Fear and Insurrection

I am a little behind where I was hoping to be with this blog series, but this last week or two has been...intense. Additionally, the occurring events made me reconsider where I was going to go to next in this discussion. Reframing and changing tack on the fly is something we're all getting better at.

So that being said, it's an interesting time to be talking about fear. January 6, 2020 was a study in fear. Being powerless has an important relationship to fear, and fear has an important relationship to anger. This whole movement that has expressed itself in the insurrectionist movement is about power, anger, and fear.

Feeling powerless is something that causes people to be fearful, and being fearful causes people to feel powerless. A lack of personal agency, a feeling of hopelessness, a sense that you do not have, nor have hope of gaining, power over your life, is understandably terrifying. Feeling terrified makes you feel vulnerable and lacking control, which is scary, so we find a path out of fear.

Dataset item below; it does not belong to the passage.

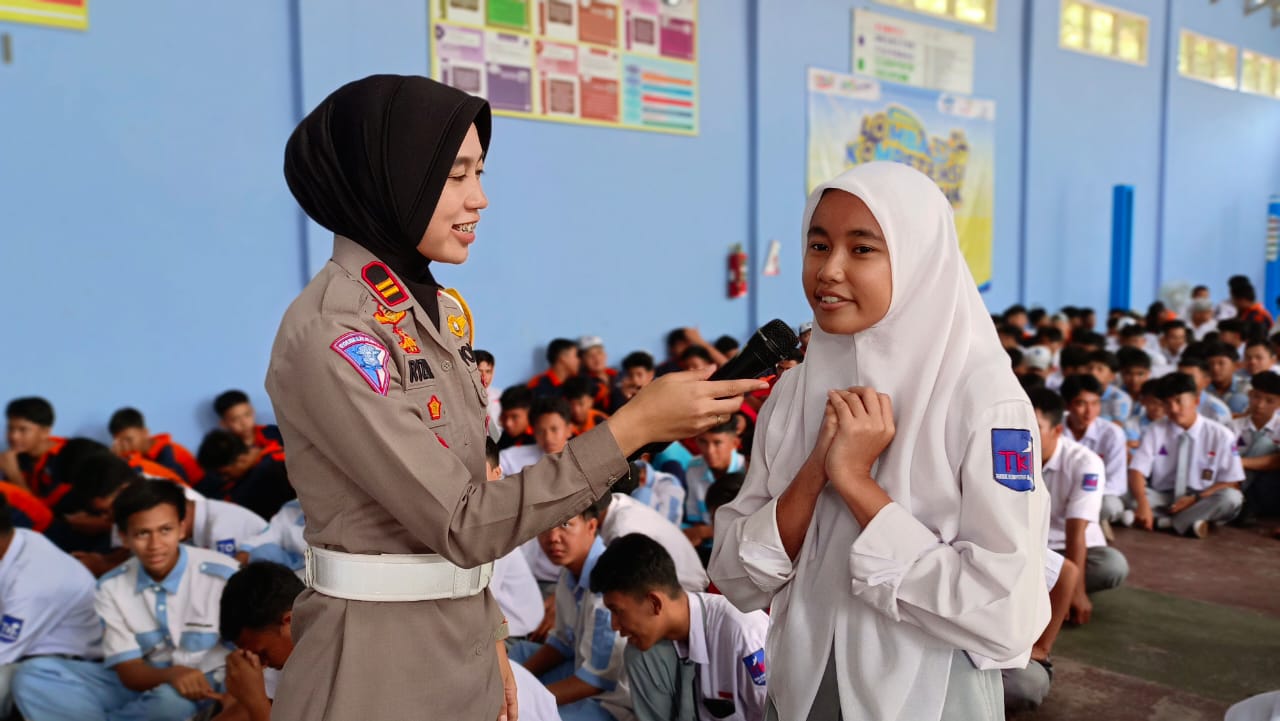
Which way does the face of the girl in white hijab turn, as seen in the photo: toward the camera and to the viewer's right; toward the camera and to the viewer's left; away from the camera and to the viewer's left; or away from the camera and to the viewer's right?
toward the camera and to the viewer's left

The actions of those who stormed the U.S. Capitol Building were an expression of anger. Anger is a feeling that is so often is the result of fear, especially when that fear comes from a sense of being disempowered. Anger feels like a cushion against fear; it insulates us from feeling scared. Being frightened provokes something akin to fight or flight response, where our bodies produce chemicals that give us energy, change our heart rate, our respiration. We don't feel the need to eat, and our vision changes to literally narrow our viewpoint. We feel somewhat invincible.

The movement that led to to events of 1/6 certainly plays out as being anger-based, but it is really a fear-based one. The anger that fuels it grows from the root of fear. These people have been taught to fear. You create fear by taking away power - limiting access to education, resources, opportunity. Once you create that, you invent an enemy to blame and let the power of anger take over.

I hate the hate. I hate the racism, the homophobia, the anti-semitism. I hate the intolerance, the self-absorption and the selfishness, and I am appalled by those who have invested in it as a philosophy, but I am far more appalled by those who have stoked those ideas, made people helpless and then invented a way to blame it on The Other so as to distract from who it was that made them that way in the first place.

So when I see these people, I try to also see their fear, because it's important to see the place that is human in each of us. I definitely believe strongly that punishment should be meted out to those who break the law, threaten the well being of others, attempt to destroy our country. I want to see a lot of people in orange jumpsuits - some of whom stayed at the other end of Pennsylvania Avenue. Let's remember, however, how someone - or several someones - has spent generations reaching deep into the most vulnerable parts of the psyche to trigger fear and use it for their own ends. Let us consider what we can do to cut this out at the root.